| Recorded data |
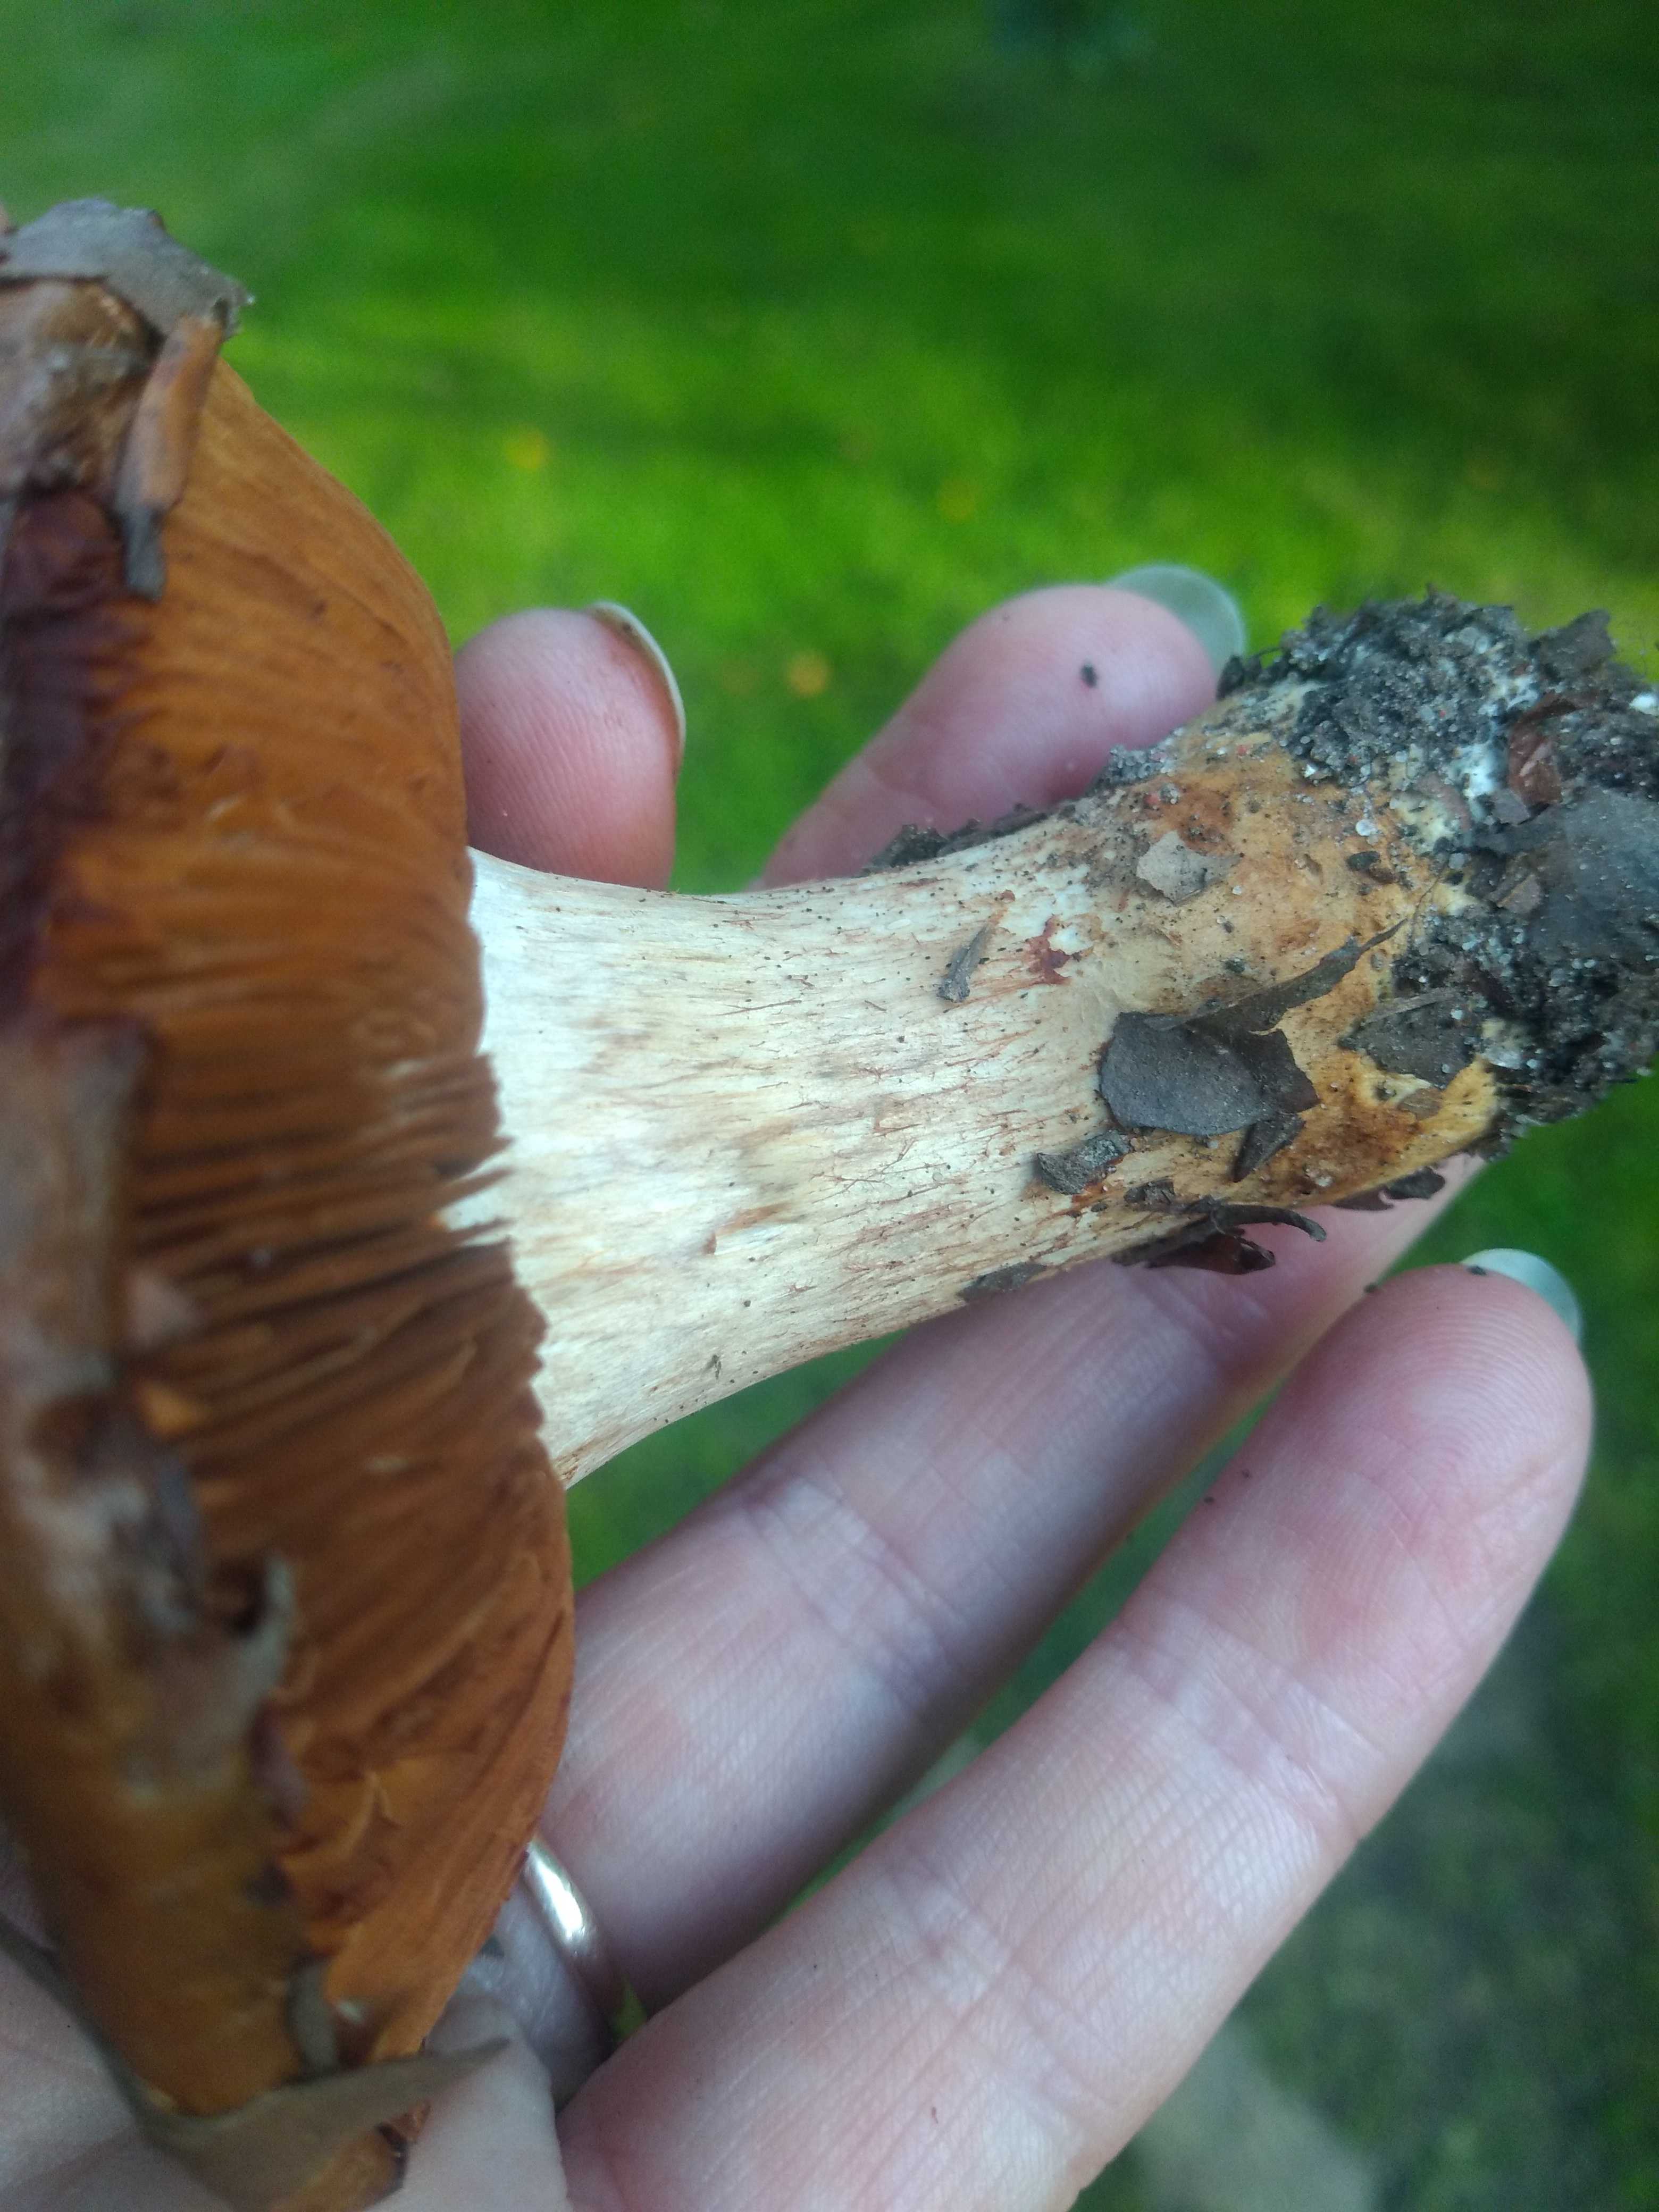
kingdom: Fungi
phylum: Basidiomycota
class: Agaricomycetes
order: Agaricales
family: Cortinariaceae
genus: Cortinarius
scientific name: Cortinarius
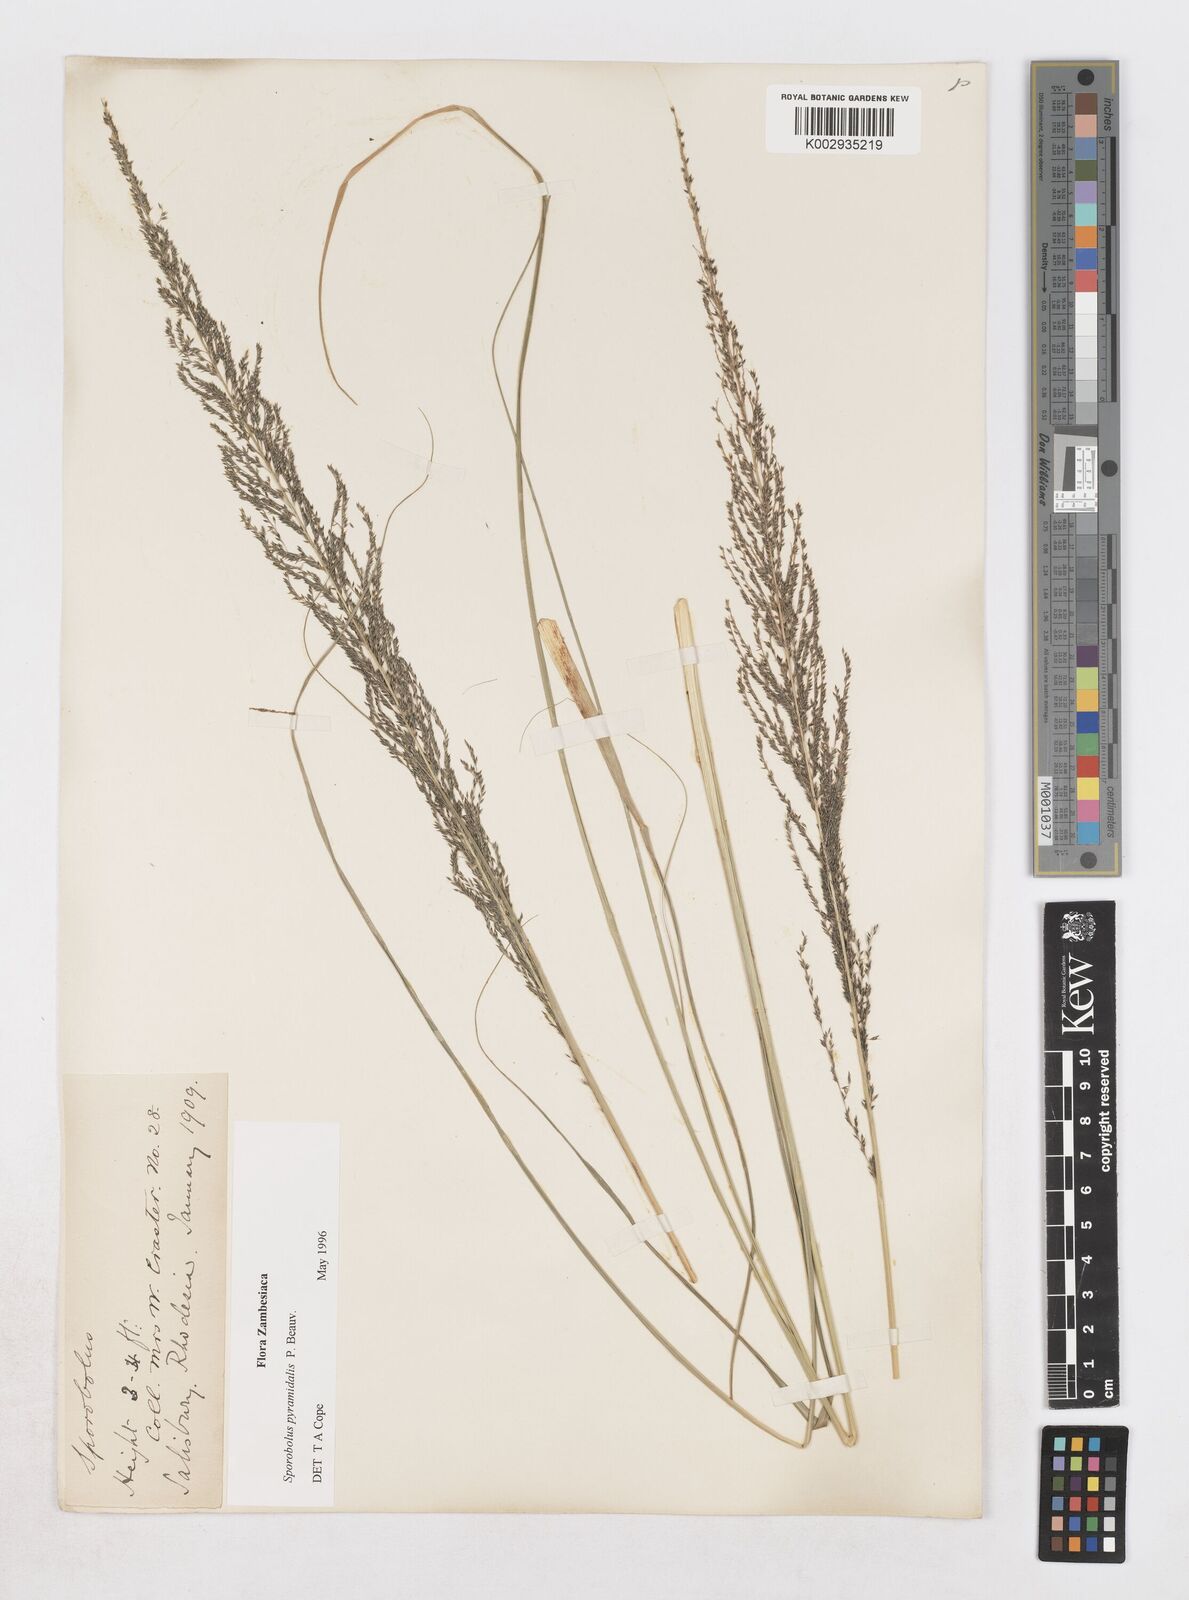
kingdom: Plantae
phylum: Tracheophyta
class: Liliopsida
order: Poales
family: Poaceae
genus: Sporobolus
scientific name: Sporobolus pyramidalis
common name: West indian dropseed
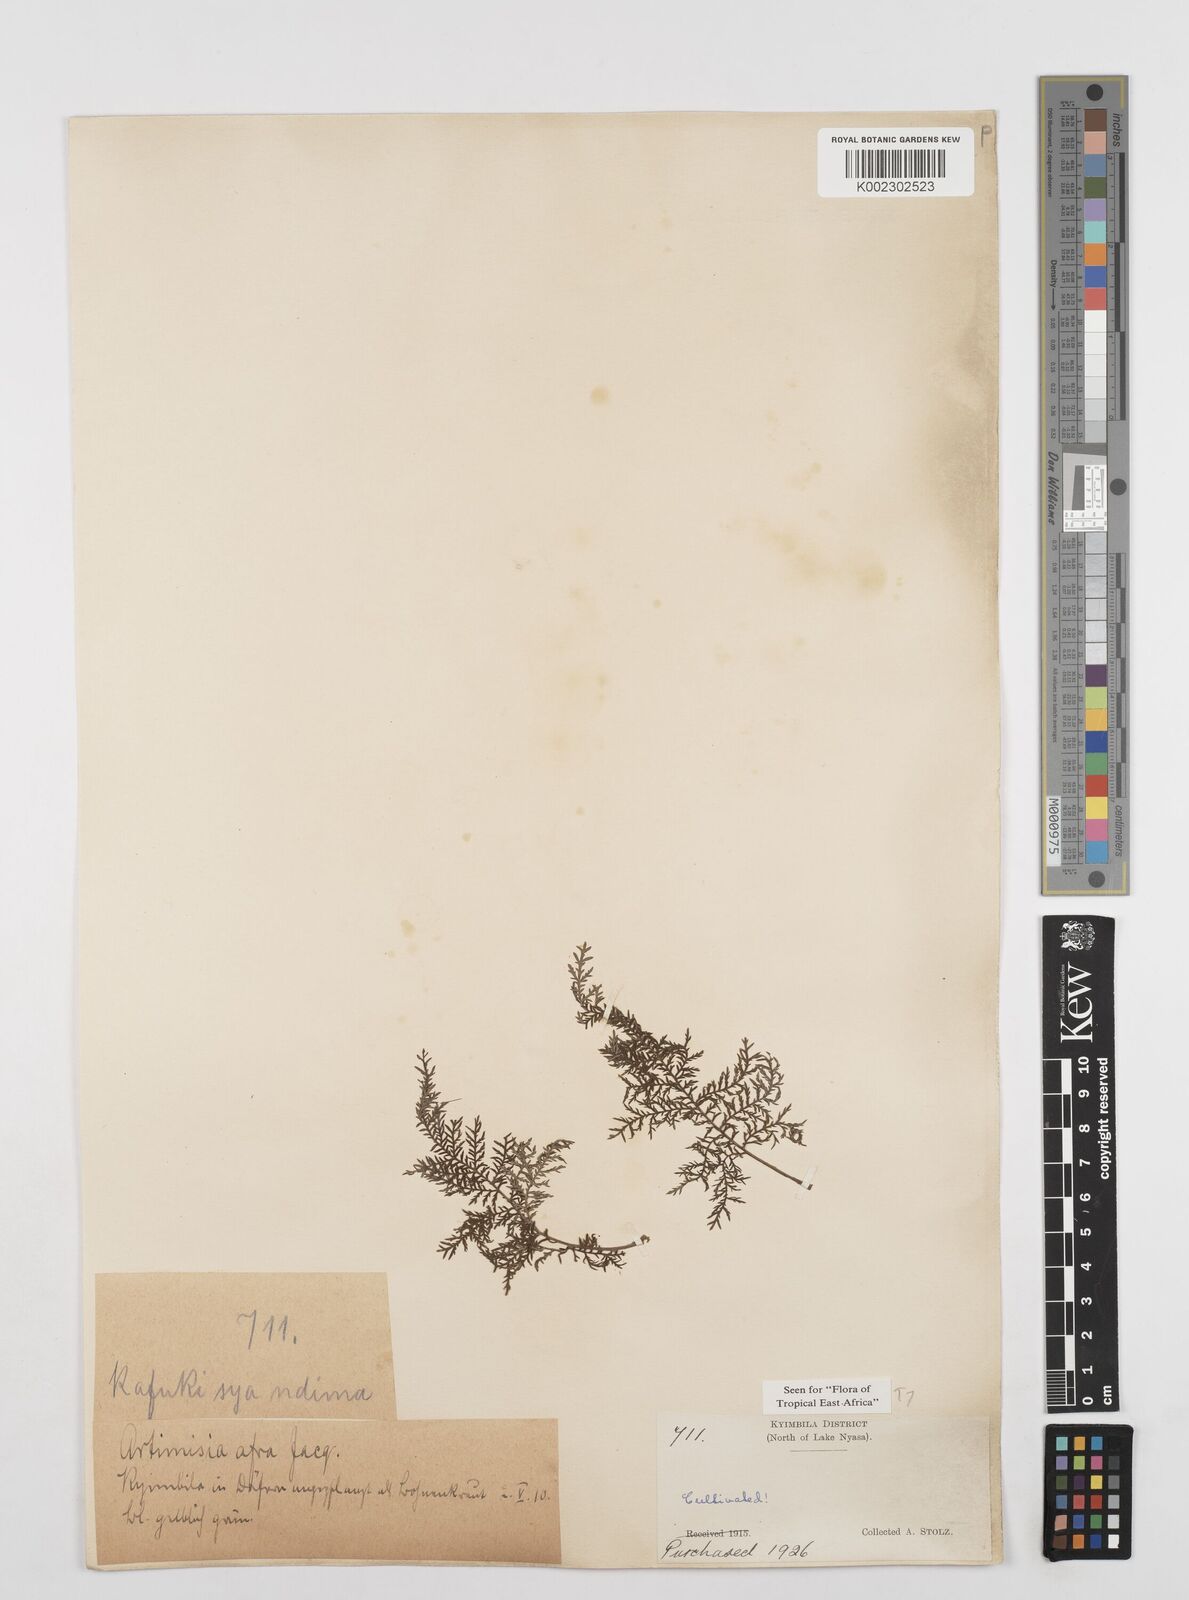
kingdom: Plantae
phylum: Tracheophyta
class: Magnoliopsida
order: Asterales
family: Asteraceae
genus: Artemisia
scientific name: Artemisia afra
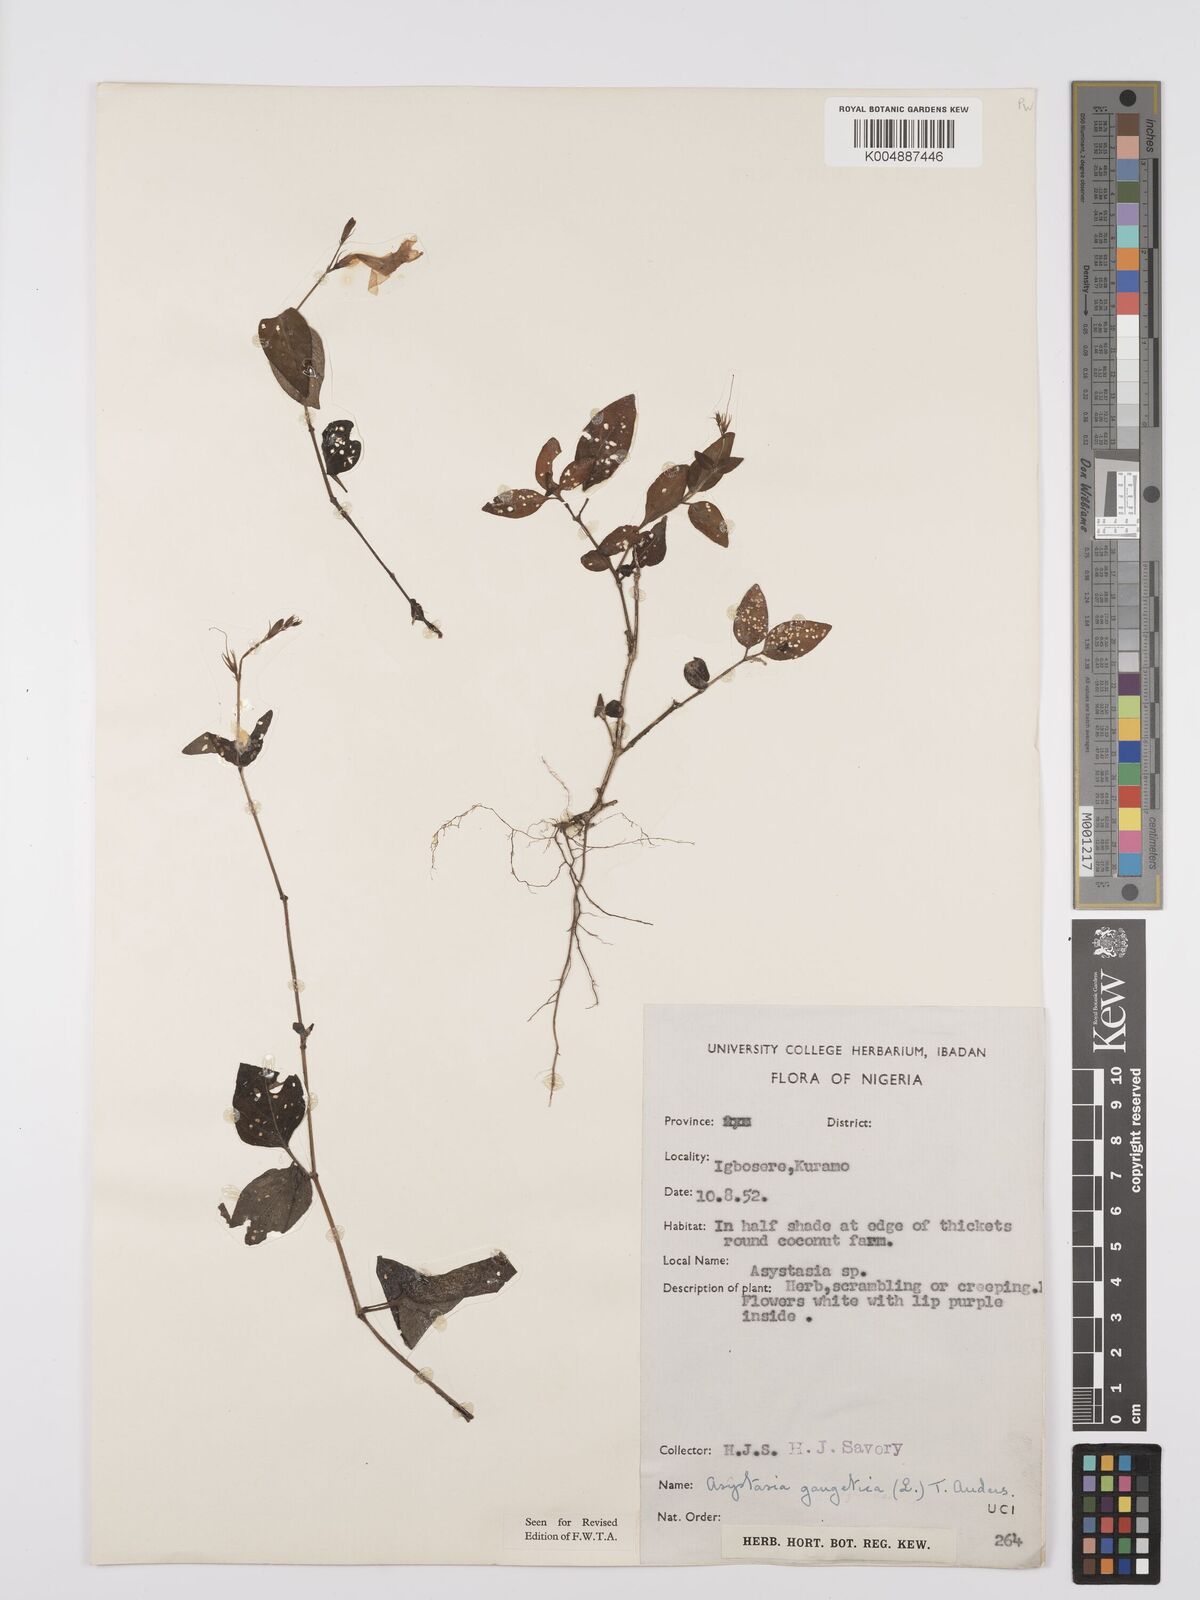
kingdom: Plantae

| Problem requirements |
Copy out every line of the listing above, word for word, leaving out the pictures.

| Response |
kingdom: Fungi
phylum: Basidiomycota
class: Agaricomycetes
order: Agaricales
family: Cortinariaceae
genus: Cortinarius
scientific name: Cortinarius
kingdom: Plantae
phylum: Tracheophyta
class: Liliopsida
order: Poales
family: Poaceae
genus: Sporobolus
scientific name: Sporobolus pyramidalis
common name: West indian dropseed
kingdom: Plantae
phylum: Tracheophyta
class: Magnoliopsida
order: Asterales
family: Asteraceae
genus: Artemisia
scientific name: Artemisia afra
kingdom: Plantae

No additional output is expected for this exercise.